Zu prüfender Text:
---

Foto: pixelio.de / M. Großmann
Noch bis Mitte August kann man in den Gemüsegarten für die Ernte im Herbst verschiedene Sämereien geben. So sorgt man im Freiland noch für Nachschub an Salaten, Kräutern und Gemüse, welches noch in diesem Jahr erntereif wird. Empfehlenswert als Folgesaat für Mischkulturbeete bieten sich etwa Feldsalat, Schnittsalat sowie Spinat an. Im August keimen aber auch Schnitt- oder Stielmangold wesentlich sicherer und gleichmäßiger als im Frühjahr. Lässt man dann bei der Herbsternte die Herzblätter stehen, kann die Pflanze im Beet überwintern und im Frühjahr schon zeitig junge, zarte Blätter hervorbringen.

---

Gegebene Daten:
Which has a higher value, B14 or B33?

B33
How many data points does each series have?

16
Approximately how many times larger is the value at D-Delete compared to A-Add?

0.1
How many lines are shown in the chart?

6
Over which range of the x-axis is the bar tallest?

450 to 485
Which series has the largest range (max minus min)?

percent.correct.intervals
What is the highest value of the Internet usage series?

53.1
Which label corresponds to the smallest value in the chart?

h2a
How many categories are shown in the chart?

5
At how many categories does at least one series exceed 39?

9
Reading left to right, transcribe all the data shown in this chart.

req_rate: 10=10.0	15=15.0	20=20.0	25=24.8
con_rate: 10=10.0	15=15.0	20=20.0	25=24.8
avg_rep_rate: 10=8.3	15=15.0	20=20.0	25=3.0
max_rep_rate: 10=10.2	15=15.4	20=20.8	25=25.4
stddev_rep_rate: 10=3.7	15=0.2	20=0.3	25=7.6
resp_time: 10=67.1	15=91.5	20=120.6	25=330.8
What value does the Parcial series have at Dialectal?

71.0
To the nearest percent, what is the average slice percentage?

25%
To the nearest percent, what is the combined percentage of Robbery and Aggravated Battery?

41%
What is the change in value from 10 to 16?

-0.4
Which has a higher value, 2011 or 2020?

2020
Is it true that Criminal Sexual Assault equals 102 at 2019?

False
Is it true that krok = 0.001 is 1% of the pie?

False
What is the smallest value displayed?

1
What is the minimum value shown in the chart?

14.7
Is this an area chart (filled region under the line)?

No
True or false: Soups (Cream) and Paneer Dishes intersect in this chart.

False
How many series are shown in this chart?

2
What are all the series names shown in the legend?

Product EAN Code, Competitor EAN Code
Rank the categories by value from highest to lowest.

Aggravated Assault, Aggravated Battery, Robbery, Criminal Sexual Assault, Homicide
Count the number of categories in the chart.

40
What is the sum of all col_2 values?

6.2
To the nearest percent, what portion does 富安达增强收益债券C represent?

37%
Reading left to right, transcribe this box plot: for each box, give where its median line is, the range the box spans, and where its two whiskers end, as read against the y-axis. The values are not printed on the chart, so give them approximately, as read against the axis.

---

Fasse den Absatz „Noch bis Mitte August“ aus dem Text über die Aussaat im Spätsommer als Liste zusammen. Die wichtigsten Angaben sollen erhalten bleiben.

Antwortbereich:
- Bis Mitte August kann man noch Samen für die Herbsternte in den Gemüsegarten säen.
- So gibt es im Freiland Nachschub an Salaten, Kräutern und Gemüse, das noch in diesem Jahr erntereif wird.
- Als Folgesaat für Mischkulturbeete eignen sich etwa Feldsalat, Schnittsalat und Spinat.
- Schnitt- oder Stielmangold keimt im August deutlich sicherer und gleichmäßiger als im Frühjahr.
- Bleiben bei der Herbsternte die Herzblätter stehen, überwintert die Pflanze im Beet. Im Frühjahr bildet sie dann früh junge, zarte Blätter.